**** Material to process

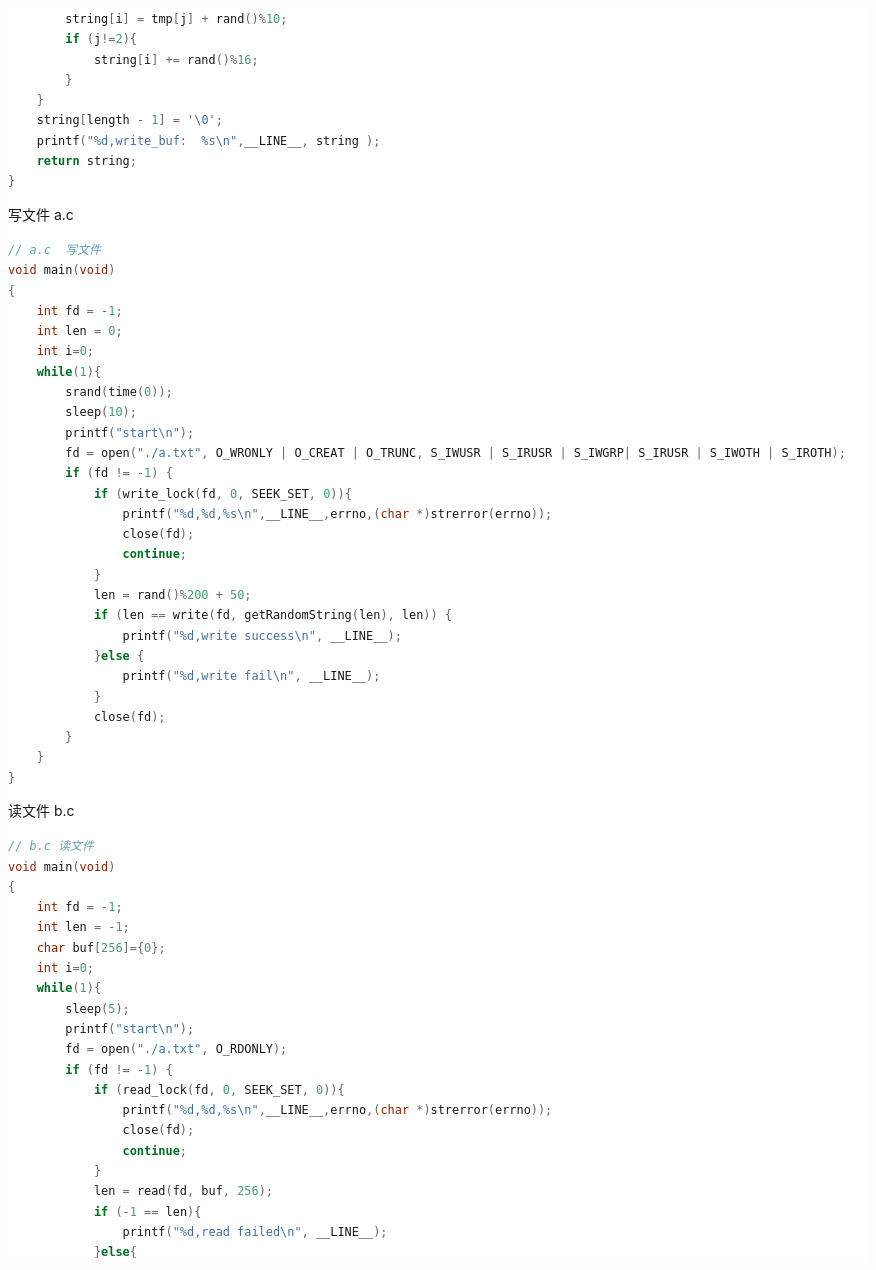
 ```c
        string[i] = tmp[j] + rand()%10;
        if (j!=2){
            string[i] += rand()%16;
        }
    }
    string[length - 1] = '\0';
    printf("%d,write_buf:  %s\n",__LINE__, string );
    return string;
}
```
写文件 a.c
```c
// a.c  写文件
void main(void)
{
    int fd = -1;
    int len = 0;
    int i=0;
    while(1){
        srand(time(0));
        sleep(10);
        printf("start\n");
        fd = open("./a.txt", O_WRONLY | O_CREAT | O_TRUNC, S_IWUSR | S_IRUSR | S_IWGRP| S_IRUSR | S_IWOTH | S_IROTH);
        if (fd != -1) {
            if (write_lock(fd, 0, SEEK_SET, 0)){
                printf("%d,%d,%s\n",__LINE__,errno,(char *)strerror(errno));
                close(fd);
                continue;
            }
            len = rand()%200 + 50;
            if (len == write(fd, getRandomString(len), len)) {
                printf("%d,write success\n", __LINE__);
            }else {
                printf("%d,write fail\n", __LINE__);
            }
            close(fd);
        }
    }
}
```
读文件 b.c
```c
// b.c 读文件
void main(void)
{
    int fd = -1;
    int len = -1;
    char buf[256]={0};
    int i=0;
    while(1){
        sleep(5);
        printf("start\n");
        fd = open("./a.txt", O_RDONLY);
        if (fd != -1) {
            if (read_lock(fd, 0, SEEK_SET, 0)){
                printf("%d,%d,%s\n",__LINE__,errno,(char *)strerror(errno));
                close(fd);
                continue;
            }
            len = read(fd, buf, 256);
            if (-1 == len){
                printf("%d,read failed\n", __LINE__);
            }else{
```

********

▶ _Task to carry out_
Repeat the data above exactly, but not the pictures.

▶ _Completed exercise_
 ```c
        string[i] = tmp[j] + rand()%10;
        if (j!=2){
            string[i] += rand()%16;
        }
    }
    string[length - 1] = '\0';
    printf("%d,write_buf:  %s\n",__LINE__, string );
    return string;
}
```
写文件 a.c
```c
// a.c  写文件
void main(void)
{
    int fd = -1;
    int len = 0;
    int i=0;
    while(1){
        srand(time(0));
        sleep(10);
        printf("start\n");
        fd = open("./a.txt", O_WRONLY | O_CREAT | O_TRUNC, S_IWUSR | S_IRUSR | S_IWGRP| S_IRUSR | S_IWOTH | S_IROTH);
        if (fd != -1) {
            if (write_lock(fd, 0, SEEK_SET, 0)){
                printf("%d,%d,%s\n",__LINE__,errno,(char *)strerror(errno));
                close(fd);
                continue;
            }
            len = rand()%200 + 50;
            if (len == write(fd, getRandomString(len), len)) {
                printf("%d,write success\n", __LINE__);
            }else {
                printf("%d,write fail\n", __LINE__);
            }
            close(fd);
        }
    }
}
```
读文件 b.c
```c
// b.c 读文件
void main(void)
{
    int fd = -1;
    int len = -1;
    char buf[256]={0};
    int i=0;
    while(1){
        sleep(5);
        printf("start\n");
        fd = open("./a.txt", O_RDONLY);
        if (fd != -1) {
            if (read_lock(fd, 0, SEEK_SET, 0)){
                printf("%d,%d,%s\n",__LINE__,errno,(char *)strerror(errno));
                close(fd);
                continue;
            }
            len = read(fd, buf, 256);
            if (-1 == len){
                printf("%d,read failed\n", __LINE__);
            }else{
```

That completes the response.